In its first-ever official level discussions with Sri Lanka on the proposed pharmaceutical manufacturing hub, which has now excited the Lankan private sector, India has given a strong, structured recommendation on the way forward for Sri Lanka’s dream: Focus on the huge global market first.
“I don’t say that the local market of Sri Lanka is less important, but to get Sri Lanka’s pharma hub moving, modelling on the Indian experience, I stress that it is better to focus on export-oriented manufacturing aimed at the huge $ 956 b global pharma market.
Then source international investments here such as JVs and thereafter bring in the required critical technology for both bulk and formulation manufacturing,” advised Dr. P.V. Appaji, Director General of Pharmexcil of India, who is currently in Sri Lanka leading a high-level Indian pharmaceutical delegation to the country.
Dr. Appaji, who arrived with his team last morning, gave this advice on the same day to the Sri Lankan Ministry of Industry and Commerce team led by Deputy Minister of Industry and Commerce Jayarathna Herath during a special in-depth meeting (which is also the first official meeting between India and Sri Lanka on the proposed pharmaceutical hub in Sri Lanka) held between the visiting delegation and the Ministry’s team.
The local team consisted of Secretary Anura Siriwardena, high ranking officials from the Ministry’s Department of Commerce and reps from top 10 Sri Lankan pharma manufacturers such as CIC Holdings and Astron Ltd.

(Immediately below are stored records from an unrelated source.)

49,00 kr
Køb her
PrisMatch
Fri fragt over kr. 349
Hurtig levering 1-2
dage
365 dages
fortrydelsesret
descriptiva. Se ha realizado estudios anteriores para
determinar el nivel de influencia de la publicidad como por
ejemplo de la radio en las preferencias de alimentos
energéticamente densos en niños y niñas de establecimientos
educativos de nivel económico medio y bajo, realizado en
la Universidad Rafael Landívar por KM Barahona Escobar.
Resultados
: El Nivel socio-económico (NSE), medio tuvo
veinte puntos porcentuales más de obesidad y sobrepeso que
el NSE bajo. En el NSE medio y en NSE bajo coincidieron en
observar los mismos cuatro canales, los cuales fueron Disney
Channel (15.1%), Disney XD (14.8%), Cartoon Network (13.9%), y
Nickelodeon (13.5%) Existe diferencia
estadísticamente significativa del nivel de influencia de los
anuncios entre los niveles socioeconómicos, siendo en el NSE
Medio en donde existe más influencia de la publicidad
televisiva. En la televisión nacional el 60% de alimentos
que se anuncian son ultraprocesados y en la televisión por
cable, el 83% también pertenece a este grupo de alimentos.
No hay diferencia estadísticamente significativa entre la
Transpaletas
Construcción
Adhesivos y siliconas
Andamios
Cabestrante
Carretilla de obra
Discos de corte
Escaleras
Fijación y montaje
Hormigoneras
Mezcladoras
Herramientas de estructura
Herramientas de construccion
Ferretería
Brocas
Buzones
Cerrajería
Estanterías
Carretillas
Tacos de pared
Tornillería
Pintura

Minister Herath was deputising for Minister of Industry and Commerce Rishad Bathiudeen.
The visiting Indian team is the largest of its kind to arrive in Sri Lanka in the country’s trade history and has arrived as a result of a directive by Indian Minister of Industry, Commerce and Textiles Anand Sharma.

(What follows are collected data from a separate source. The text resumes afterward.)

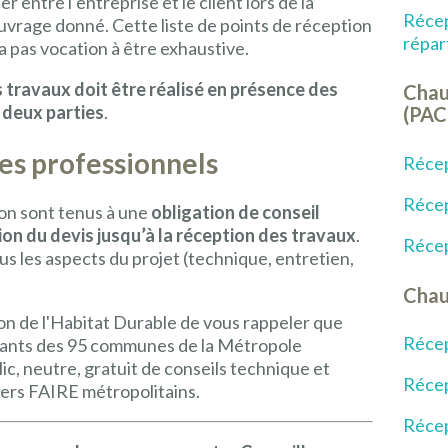
 entre l’entreprise et le client lors de la
Récep
ouvrage donné. Cette liste de points de réception
répar
n’a pas vocation à être exhaustive.
 travaux doit être réalisé en présence des
Chau
 deux parties
.
(PAC
des professionnels
Récep
Réce
ion sont tenus à une
obligation de conseil
ion du devis jusqu’à la réception des travaux
.
Récep
tous les aspects du projet (technique, entretien,
Chau
n de l'Habitat Durable de vous rappeler que
Récep
itants des 95 communes de la Métropole
ic, neutre, gratuit de conseils technique et
Récep
llers FAIRE métropolitains.
Récep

During the recent high level Indian trade delegation to Colombo led by Minister Sharma, he announced that a special Indian pharmaceutical delegation would be arriving on 15 August in Colombo to set up the proposed pharmaceutical manufacturing hub in Sri Lanka.
The Indian team is led by Pharmexcil, the Pharmaceuticals Export Promotion Council of India, which has been set up by Minister Sharma’s Ministry of Commerce and Industry and is India’s powerful promoter of its $ 10 b pharmaceutical exports.

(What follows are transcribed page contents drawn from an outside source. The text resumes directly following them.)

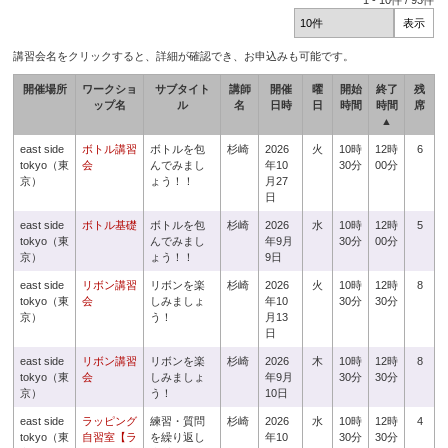
1
-
10
件 /
93
件
講習会名をクリックすると、詳細が確認でき、お申込みも可能です。
開催場所
ワークショ
サブタイト
講師
開催
曜
開始
終了
残
ップ名
ル
名
日時
日
時間
時間
席
▲
east side
ボトル講習
ボトルを包
杉崎
2026
火
10時
12時
6
tokyo（東
会
んでみまし
年10
30分
00分
京）
ょう！！
月27
日
east side
ボトル基礎
ボトルを包
杉崎
2026
水
10時
12時
5
tokyo（東
んでみまし
年9月
30分
00分
京）
ょう！！
9日
east side
リボン講習
リボンを楽
杉崎
2026
火
10時
12時
8
tokyo（東
会
しみましょ
年10
30分
30分
京）
う！
月13
日
east side
リボン講習
リボンを楽
杉崎
2026
木
10時
12時
8
tokyo（東
会
しみましょ
年9月
30分
30分
京）
う！
10日
east side
ラッピング
練習・質問
杉崎
2026
水
10時
12時
4
tokyo（東
自習室【ラ
を繰り返し
年10
30分
30分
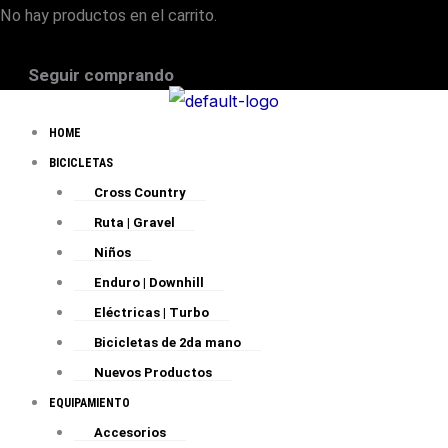
No hay productos en el carrito.
Seguir comprando
HOME
BICICLETAS
Cross Country
Ruta | Gravel
Niños
Enduro | Downhill
Eléctricas | Turbo
Bicicletas de 2da mano
Nuevos Productos
EQUIPAMIENTO
Accesorios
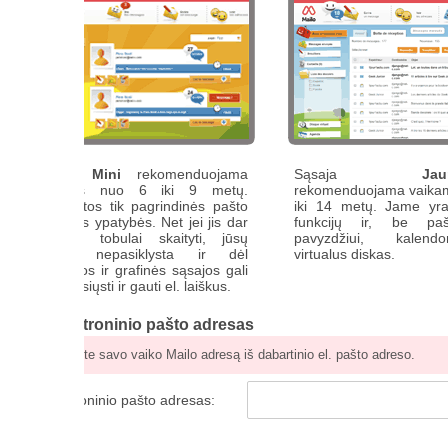
a
Mini
rekomenduojama
Sąsaja
Jaunesnysis
ms nuo 6 iki 9 metų.
rekomenduojama vaikams nuo 10
tos tik pagrindinės pašto
iki 14 metų. Jame yra daugiau
 ypatybės. Net jei jis dar
funkcijų ir, be pašto, yra,
 tobulai skaityti, jūsų
pavyzdžiui, kalendorius ir
 nepasiklysta ir dėl
virtualus diskas.
ios ir grafinės sąsajos gali
iųsti ir gauti el. laiškus.
troninio pašto adresas
ite savo vaiko Mailo adresą iš dabartinio el. pašto adreso.
oninio pašto adresas:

Welcoming the delegation, Deputy Minister Herath said: “We warmly welcome the strong delegation from India and as our Minister of Industry and Commerce Rishad Bathiudeen already announced, your arrival in such a short period shows Minister Sharma’s sincerity to implement the proposed pharma hub in Sri Lanka and to increase bilateral trade levels.”
Ministry Secretary Siriwardene addressing the delegation added: “We welcome you to develop our pharmaceutical manufacturing sector here. We have no doubts that you can upgrade our pharma industry in terms of quality, quality and diversity as we find there is a huge gap between domestic demand and supply and also potentials for export manufacturing. Let us partner for win-win outcome.”
During his presentation, Dr. Appaji revealed: “On a year-on-year basis, India’s pharma exports to Sri Lanka increased by 15.95% in 2011 to $ 126.9 m, of which 93% were formulations followed by bulk (7%) and herbals (0.15%).
The top three drugs sent to Sri Lanka from India are Amoxycilline (antibiotic), glucose liquid, and diloxanide furoate (for intestine/stomach issues). Our data shows Singapore (30.3%), China (28.6%), India (24.8%), Germany (4.5%), and Netherlands (3.1%) to be the top five suppliers on Sri Lanka’s bulk drug (pharmaceutical ingredients/raw material used to produce tablets, pills, syrups, etc.).”
Advising on the possible best pharma manufacturing strategy for Sri Lanka, Dr. Appaji added: “It is better to focus on export oriented manufacturing aimed at the huge $ 956 billion global pharma market which is growing by 5% annually and expected to be $ 1200 b by 2016. In fact, we are talking of $ 1.1 trillion global generic drug opportunity here. Just like India, Sri Lanka can also aim at exporting into this growth opportunity.”
Outlining the Sri Lankan pharmaceutical sector, Siriwrdene said: “The size of the local (Sri Lankan) market is $ 190 m (Rs. 25 billion) with local manufacturers’ contribution around $ 38 m (Rs. 5 billion). Demand growth is estimated to be 10-15% from 2011 to 2015. The pharma foreign investors can also make use of the concessions from FTAs Sri Lanka has with India and Pakistan, BIMSTEC and the Asia Pacific Trade Agreement.”